Ketika gilirannya tiba, Permai berdiri di depan teman-temannya dan mulai bercerita. Ia tidak hanya menceritakan kisah Malin, tetapi juga mengaitkan nilai-nilai budaya, seperti rasa hormat kepada orang tua dan pentingnya menjaga tradisi. Ketika Permai selesai, suasana hening sejenak, lalu diikuti tepuk tangan meriah. Bu Ota tersenyum bangga. Ia tahu bahwa Permai telah memahami esensi dari literasi budaya. Tidak hanya membaca dan bercerita, tetapi juga menghayati dan melestarikan budaya mereka melalui cerita.

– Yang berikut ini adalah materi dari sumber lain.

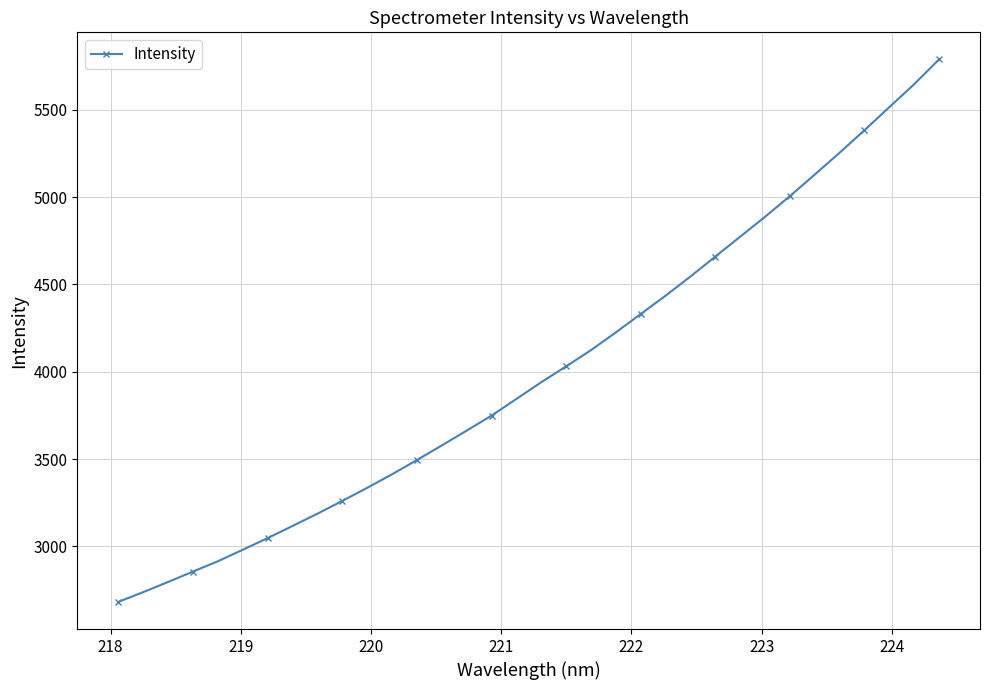

What is the sum of all values?

136338.5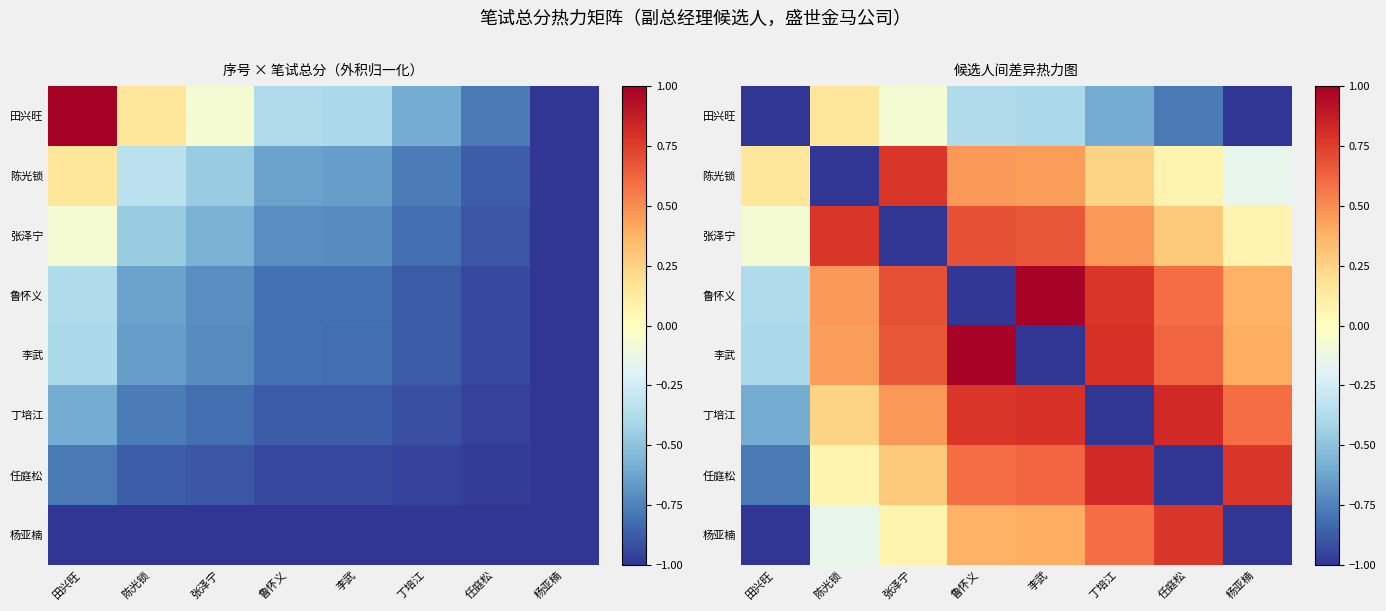

The 任庭松 series shows -0.3 at 田兴旺. True or false?

False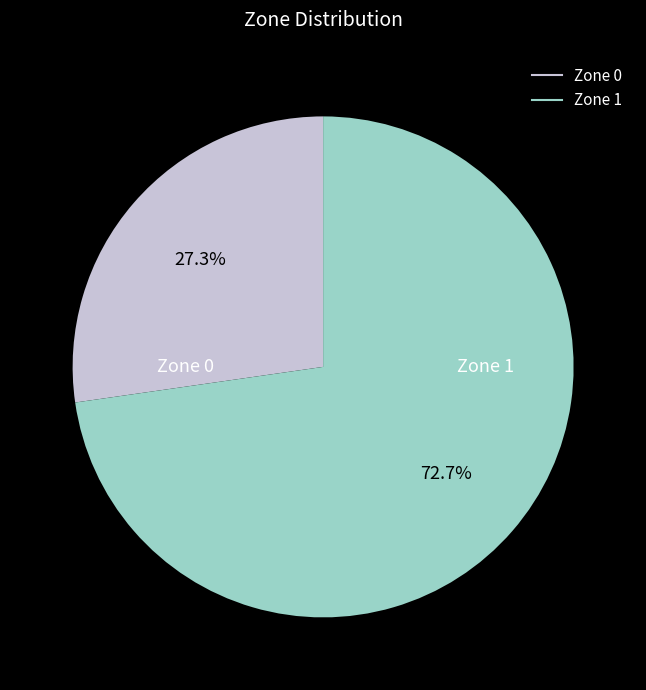

Does Zone 0 account for over 50% of the chart?

No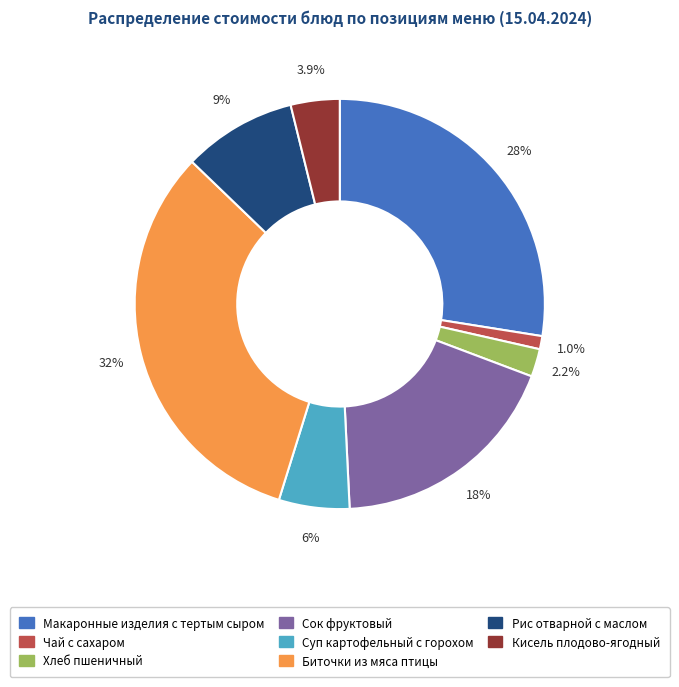

Rank the categories by value from lowest to highest.

Чай с сахаром, Хлеб пшеничный, Кисель плодово-ягодный, Суп картофельный с горохом, Рис отварной с маслом, Сок фруктовый, Макаронные изделия с тертым сыром, Биточки из мяса птицы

Setelah perlombaan, Bu Ota mengajak anak-anak untuk berdiskusi tentang cerita yang mereka pilih. Diskusi itu membuka wawasan baru bagi mereka. Anak-anak mulai membahas pentingnya melestarikan budaya lokal dan bagaimana cerita-cerita itu bisa menjadi jembatan antara generasi. Mereka berbagi pengalaman dan pandangan, saling menginspirasi satu sama lain. Permai merasa bangga bisa berkontribusi dalam melestarikan budaya mereka. Ia menyadari bahwa setiap cerita yang diceritakan adalah sebuah jendela ke masa lalu, yang menghubungkan mereka dengan nenek moyang dan memperkaya identitas mereka.

Sejak saat itu, Permai bertekad untuk terus belajar dan berbagi cerita, bukan hanya di perpustakaan, tetapi di seluruh desa. Kegiatan bercerita pun menjadi rutin. Setiap minggu, mereka mengadakan sesi cerita di lapangan desa. Warga desa mulai ikut serta, menceritakan sejarah dan tradisi yang mungkin terlupakan. Permai, yang kini menjadi pencerita handal di kalangan teman-temannya, merasa bahagia melihat semangat literasi budaya semakin tumbuh di desanya.

Suatu hari, seorang pengunjung dari kota datang ke desa. Ia adalah seorang penulis yang sedang mencari inspirasi untuk bukunya. Ketika melihat kerumunan anak-anak dan warga yang berkumpul untuk mendengarkan cerita, ia merasa terkesan. Ia mendekati Bu Ota dan bertanya tentang kegiatan tersebut. Bu Ota dengan bangga menceritakan tentang bagaimana literasi budaya telah mengubah desa mereka. Ia menjelaskan bahwa cerita-cerita yang dituturkan bukan hanya hiburan, tetapi juga sarana untuk menjaga identitas dan memperkuat ikatan sosial.

Penulis itu terinspirasi dan memutuskan untuk menulis tentang desa tersebut dan kegiatan literasi budayanya. Beberapa bulan kemudian, sebuah buku terbit, mengisahkan perjalanan desa kecil itu dalam melestarikan budaya melalui literasi. Buku itu menjadi terkenal, dan desa Permai mulai dikenal di luar daerah. Banyak pengunjung yang datang untuk melihat langsung kegiatan bercerita yang telah menghidupkan kembali tradisi mereka. Permai merasa bangga. Ia tidak pernah menyangka bahwa kegiatannya di perpustakaan bisa membawa dampak yang begitu besar. Ia bertekad untuk terus belajar dan berbagi, menyadari bahwa setiap kata yang diucapkannya adalah bagian dari warisan budaya yang harus dijaga.

Melalui cerita ini, Permai menemukan jati dirinya. Ia tidak hanya menjadi pencerita, tetapi juga pelestari budaya. Ia tahu bahwa literasi budaya adalah kekuatan yang dapat mengubah masyarakat, menyatukan generasi, dan menjaga warisan nenek moyang. Dengan semangat itu, Permai terus menelusuri jejak-jejak kata, mengukir cerita baru yang akan dikenang oleh generasi mendatang.